A law proposed by the European Commission (EC) to improve human rights and sustainability due diligence in supply chains has been “severely watered down”, according to a report.
The report, by think tank Corporate Europe Observatory (CEO), said the Directive on Corporate Sustainability Due Diligence had fallen victim to corporate lobbying, which has reduced the responsibilities on firms to ensure ethical supply chains.
Agreed by the EC in February, the proposed legislation would require large firms to identify actual and potential human rights and environmental impacts in their operations and value chains, and require them to mitigate or prevent them.
However, CEO said the law as it stands “risks making very little difference” and “has been left full of major loopholes”.
The law does not include the entire value chain in its scope, limiting responsibility only to “established business relationships, a vague notion that could potentially exclude many shady suppliers and subcontractors”.
CEO said the law focused on adoption of codes of conduct and contractual company clauses, replacing “concrete actions against abuse by mere administrative paperwork”. Companies were left with leeway to avoid taking action, remedying harms and compensating victims.
Rule implementation was largely left to “inefficient industry initiatives that have delivered very little in the past”.
Few companies are actually covered by the proposal, “far below the level of ambition required by international agreements”.
“Climate obligations are vague and lack the teeth to support them,” said the report.
These flaws are the result of corporate lobbying, said CEO, including the EC's “Better regulation” policy and actions by the Regulatory Scrutiny Board (RSB), an independent advisory body within the EC charged with ensuring new EU legislation does not damage business competitiveness or become too burdensome.
The RSB rejected proposals twice during the process, allowing corporate lobbyists more time to defeat original proposals, the report claimed. It said the RSB “has become the trump card for big business many expected it to be”.

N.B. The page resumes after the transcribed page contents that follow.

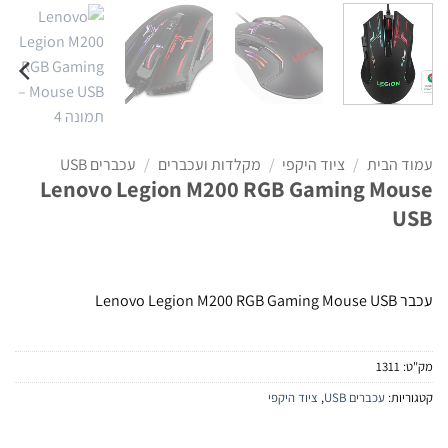
עמוד הבית
/
ציוד היקפי
/
מקלדות ועכברים
/
עכברים USB
Lenovo Legion M200 RGB Gaming Mouse
USB
עכבר Lenovo Legion M200 RGB Gaming Mouse USB
מק"ט:
1311
קטגוריות:
עכברים USB
,
ציוד היקפי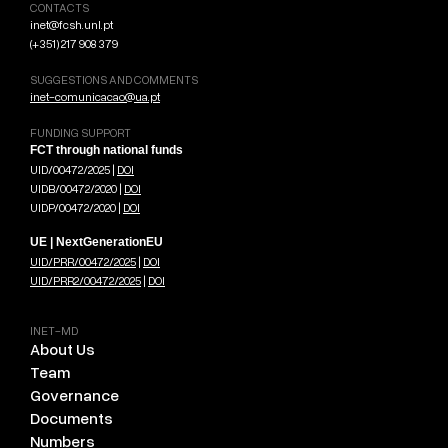
CONTACTS
inet@fcsh.unl.pt
(+351) 217 908 379
SUGGESTIONS AND COMMENTS
inet-comunicacao@ua.pt
FUNDING SUPPORT
FCT through national funds
UID/00472/2025 |
DOI
UIDB/00472/2020 |
DOI
UIDP/00472/2020 |
DOI
UE | NextGenerationEU
UID/PRR/00472/2025
|
DOI
UID/PRR2/00472/2025
|
DOI
INET-MD
About Us
Team
Governance
Documents
Numbers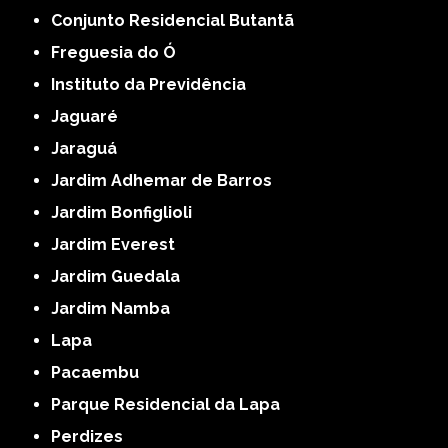
Conjunto Residencial Butantã
Freguesia do Ó
Instituto da Previdência
Jaguaré
Jaraguá
Jardim Adhemar de Barros
Jardim Bonfiglioli
Jardim Everest
Jardim Guedala
Jardim Namba
Lapa
Pacaembu
Parque Residencial da Lapa
Perdizes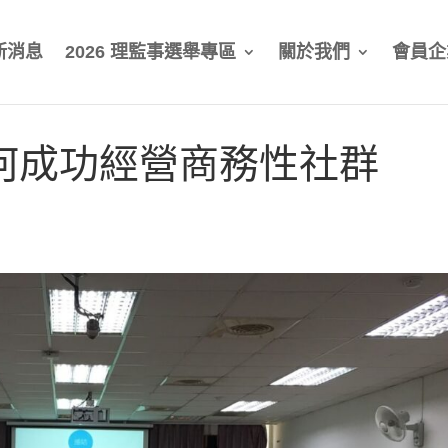
新消息
2026 理監事選舉專區
關於我們
會員企
何成功經營商務性社群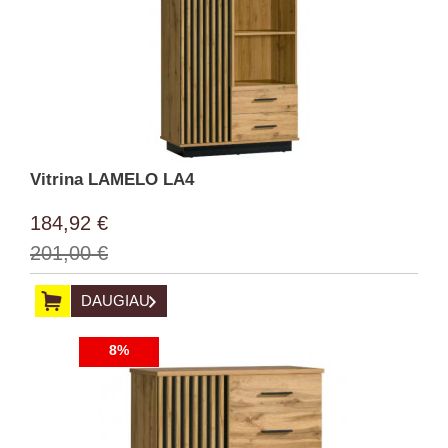
Vitrina LAMELO LA4
184,92 €
201,00 €
DAUGIAU
8%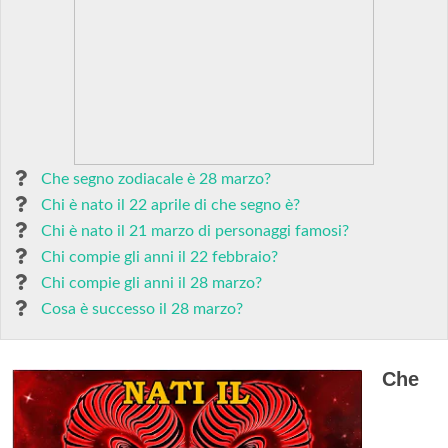
Che segno zodiacale è 28 marzo?
Chi è nato il 22 aprile di che segno è?
Chi è nato il 21 marzo di personaggi famosi?
Chi compie gli anni il 22 febbraio?
Chi compie gli anni il 28 marzo?
Cosa è successo il 28 marzo?
Che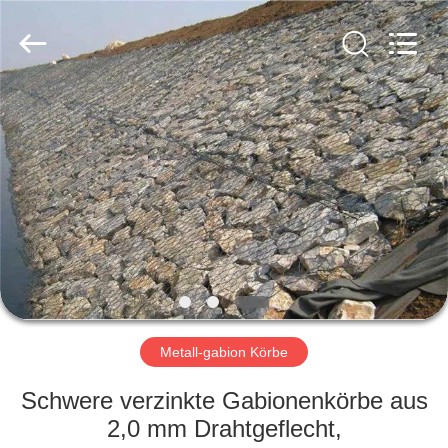
Metal
Wire
Mesh
Products
Co.,
Ltd..
All
Rights
ZU
Reserved.
HAUSE
PRODUKTE
VIDEOS
VR-
SHOW
Metall-gabion Körbe
Schwere verzinkte Gabionenkörbe aus
ÜBER
2,0 mm Drahtgeflecht,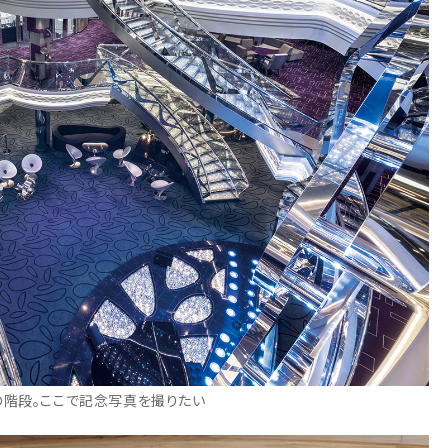
の階段。ここで記念写真を撮りたい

“With so-called ‘Better regulation’ the Commission has inflicted a technocratic process upon itself, and one which seems to prioritise cost-reduction and competitiveness over sustainability outcomes,” said the report.
“One which prioritises industry demands over the voices of trade unions, NGOs, and crucially the voices of communities around the world who have faced decades of the impacts of irresponsible European capitalism in the form of pollution, low labour standards, and human rights abuses. ‘Better regulation’ is not fit for purpose.”
The law will now be discussed by the European Parliament and the European Council and CEO said politicians must “go back to the original intentions of the Commission's consultation”.
Paul de Clerck, campaigner at Friends of the Earth Europe, said: “This law should first of all be about bringing justice to victims of corporate abuses. It fails to do that and risks becoming a tick-the-box exercise where companies outsource their responsibility to others in the supply chain and escape liability.
“Big companies successfully lobbied to achieve that. The European Parliament and member states must ensure that the law will stop corporate abuses and bring remedy to those affected.”
The EC said it had no comment on the report.